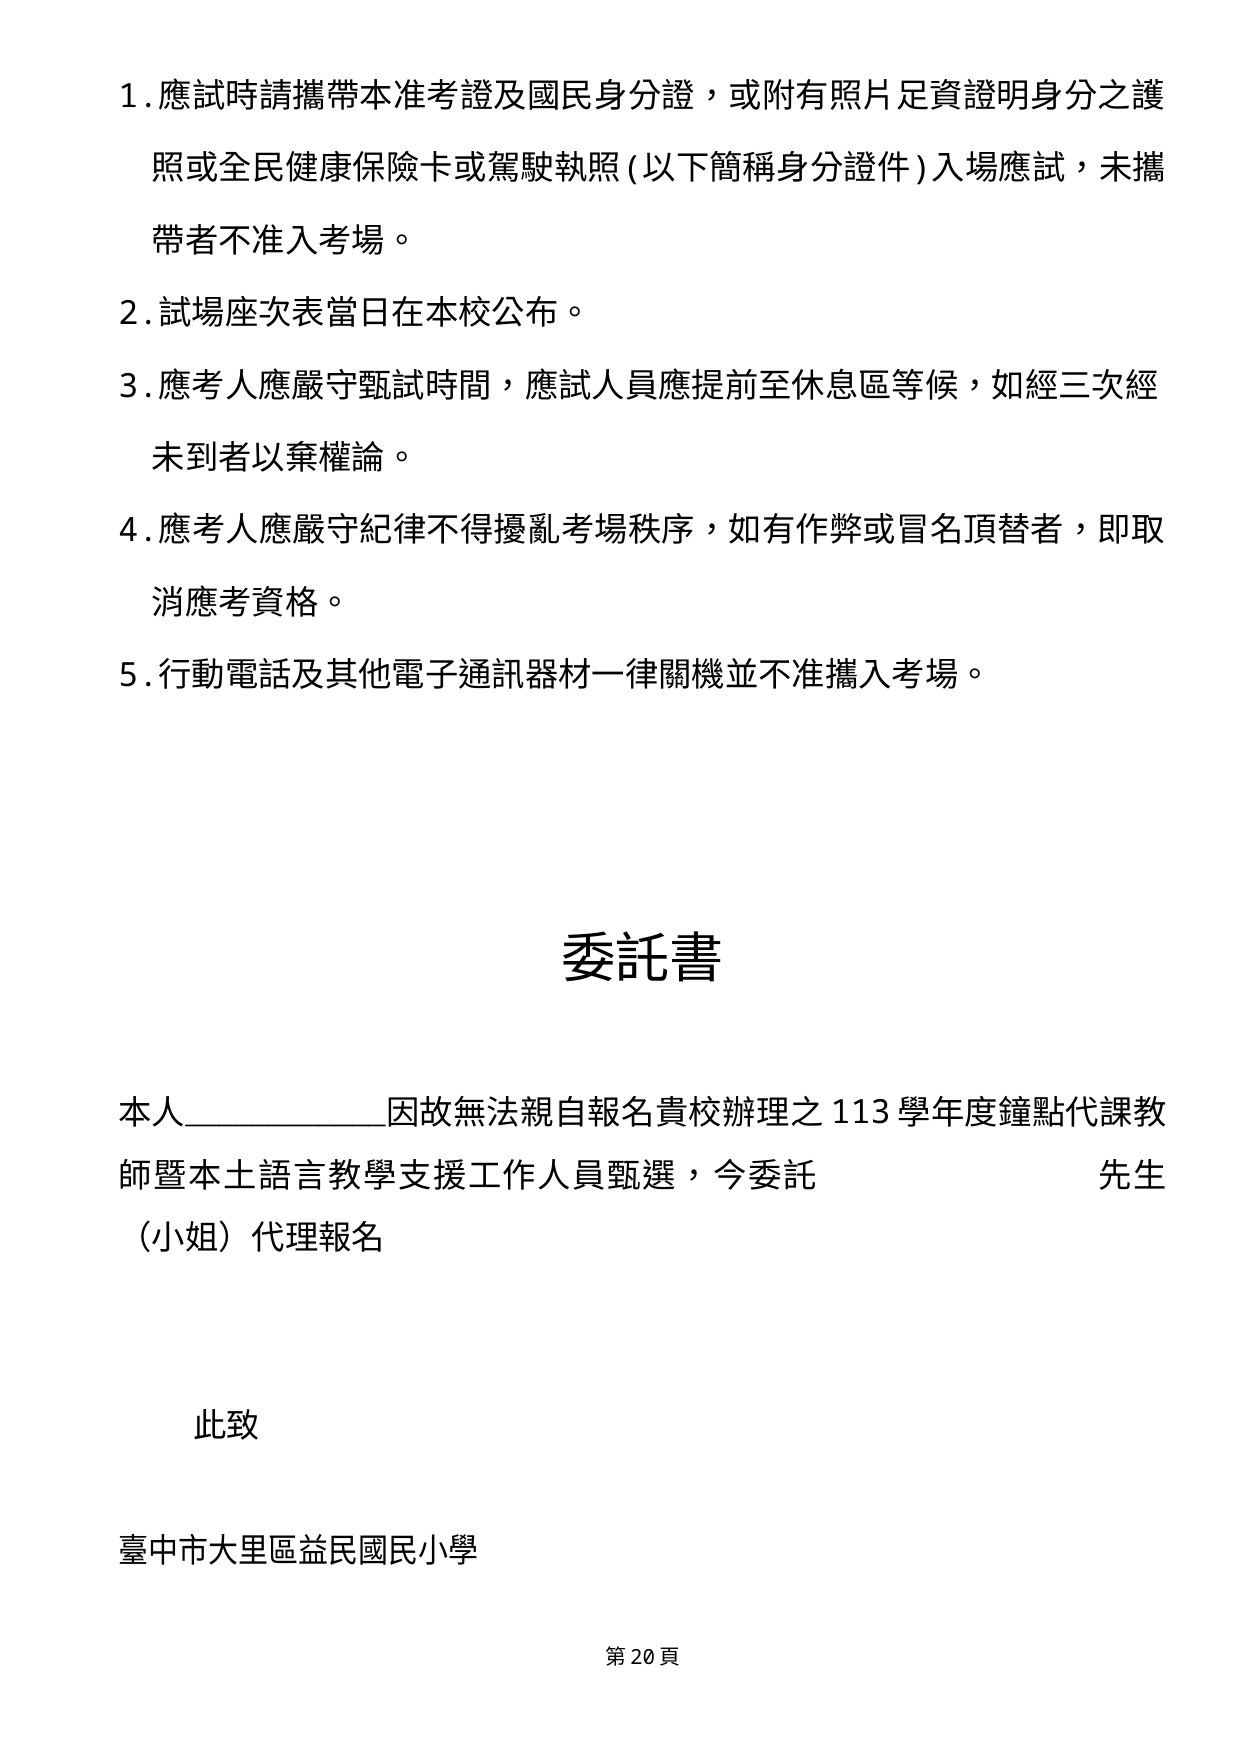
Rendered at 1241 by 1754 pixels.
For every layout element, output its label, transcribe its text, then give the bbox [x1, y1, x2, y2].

text 5.行動電話及其他電子通訊器材一律關機並不准攜入考場。 [118, 648, 1167, 696]
text 4.應考人應嚴守紀律不得擾亂考場秩序，如有作弊或冒名頂替者，即取消應考資格。 [118, 503, 1167, 624]
text 此致 [118, 1381, 1167, 1443]
text 2.試場座次表當日在本校公布。 [118, 286, 1167, 334]
text 1.應試時請攜帶本准考證及國民身分證，或附有照片足資證明身分之護照或全民健康保險卡或駕駛執照(以下簡稱身分證件)入場應試，未攜帶者不准入考場。 [118, 68, 1167, 262]
text 臺中市大里區益民國民小學 [118, 1506, 1167, 1568]
text 3.應考人應嚴守甄試時間，應試人員應提前至休息區等候，如經三次經未到者以棄權論。 [118, 358, 1167, 479]
text 委託書 [118, 881, 1167, 1006]
text 本人____________因故無法親自報名貴校辦理之113學年度鐘點代課教師暨本土語言教學支援工作人員甄選，今委託 先生（小姐）代理報名 [118, 1068, 1167, 1256]
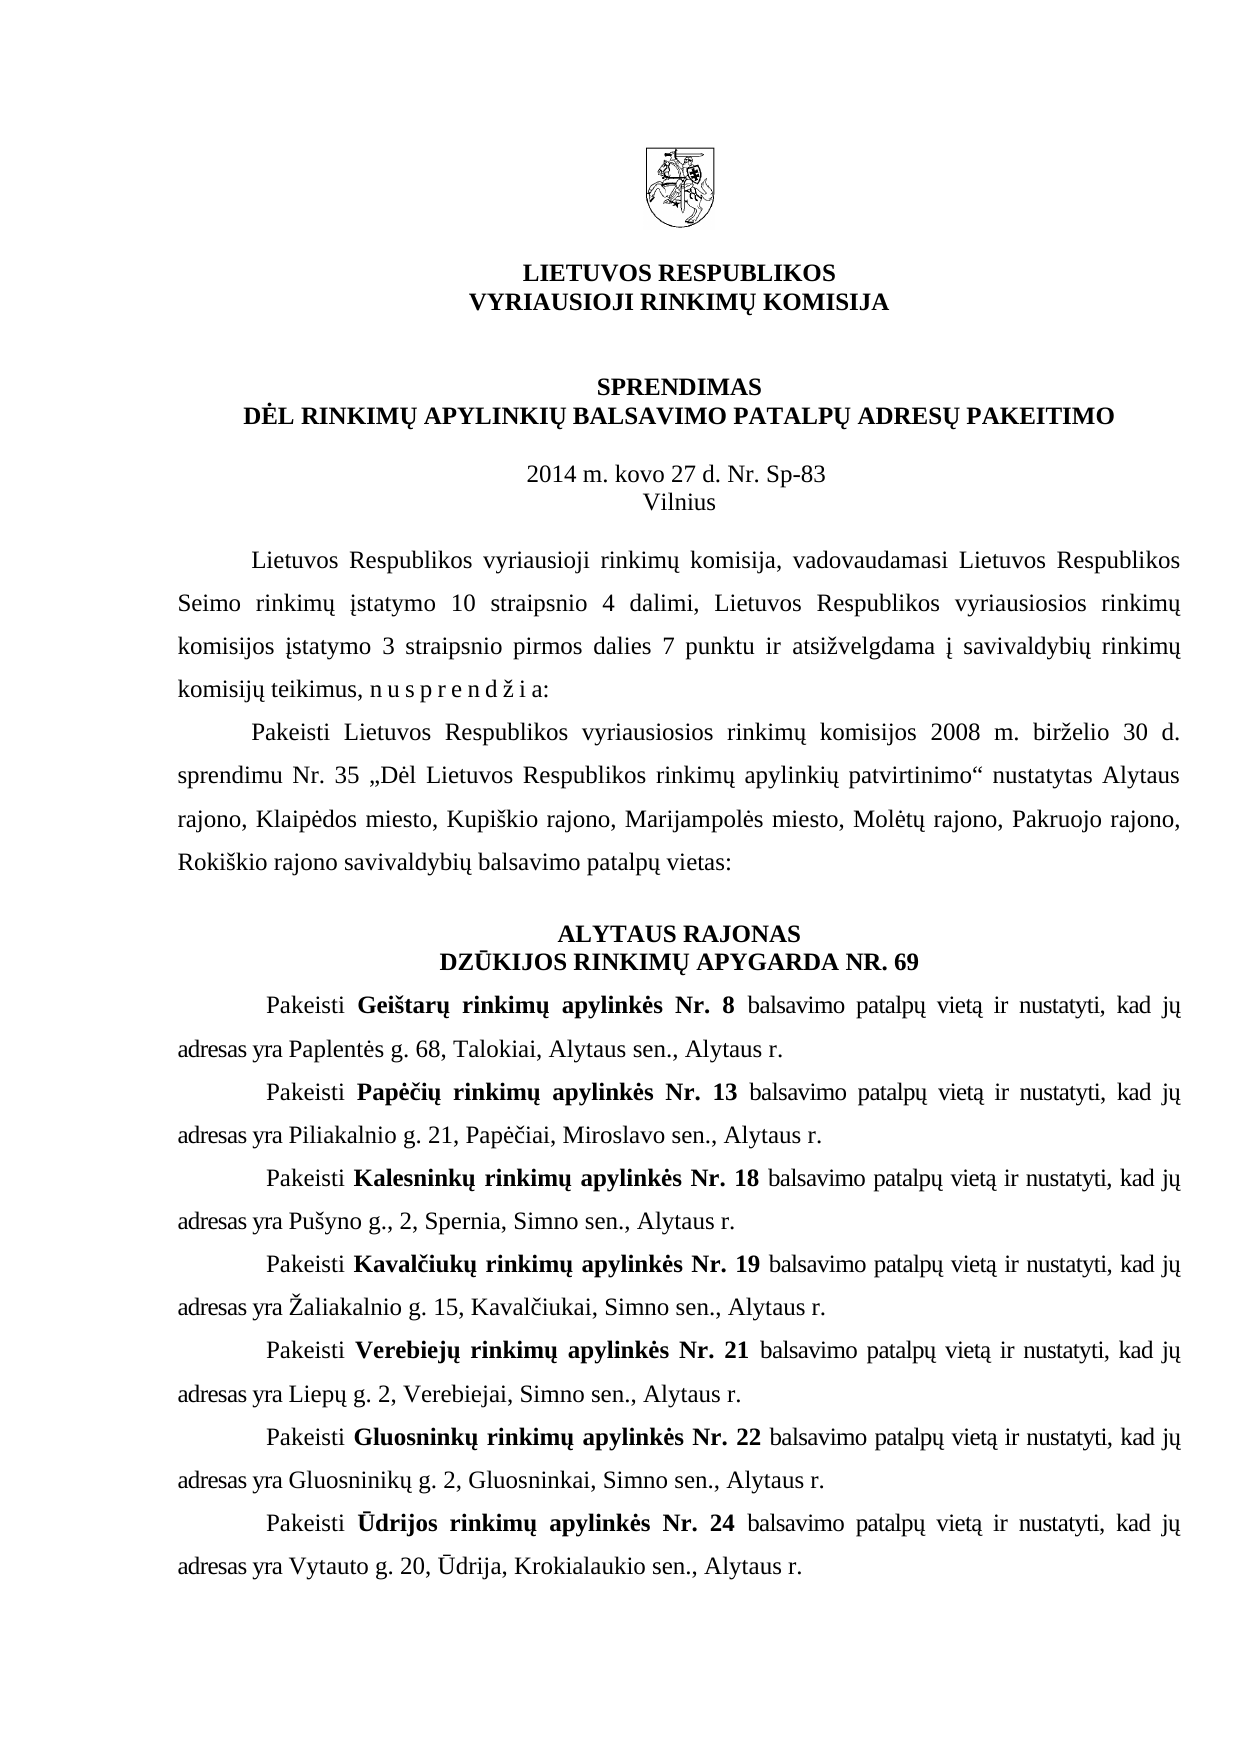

# Exercise instructions
Could you put every line of the records above into a Markdown table with the columns Row (the row number) and Line (the line), leaving out blank lines and the pictures?

# Exercise answer
| Row | Line |
|---|---|
| 1 | Rendered at 1241 by 1754 pixels. |
| 2 | For every layout element, output its label, transcribe its text, then give the bbox [x1, y1, x2, y2]. |
| 3 | text 5.行動電話及其他電子通訊器材一律關機並不准攜入考場。 [118, 648, 1167, 696] |
| 4 | text 4.應考人應嚴守紀律不得擾亂考場秩序，如有作弊或冒名頂替者，即取消應考資格。 [118, 503, 1167, 624] |
| 5 | text 此致 [118, 1381, 1167, 1443] |
| 6 | text 2.試場座次表當日在本校公布。 [118, 286, 1167, 334] |
| 7 | text 1.應試時請攜帶本准考證及國民身分證，或附有照片足資證明身分之護照或全民健康保險卡或駕駛執照(以下簡稱身分證件)入場應試，未攜帶者不准入考場。 [118, 68, 1167, 262] |
| 8 | text 臺中市大里區益民國民小學 [118, 1506, 1167, 1568] |
| 9 | text 3.應考人應嚴守甄試時間，應試人員應提前至休息區等候，如經三次經未到者以棄權論。 [118, 358, 1167, 479] |
| 10 | text 委託書 [118, 881, 1167, 1006] |
| 11 | text 本人____________因故無法親自報名貴校辦理之113學年度鐘點代課教師暨本土語言教學支援工作人員甄選，今委託 先生（小姐）代理報名 [118, 1068, 1167, 1256] |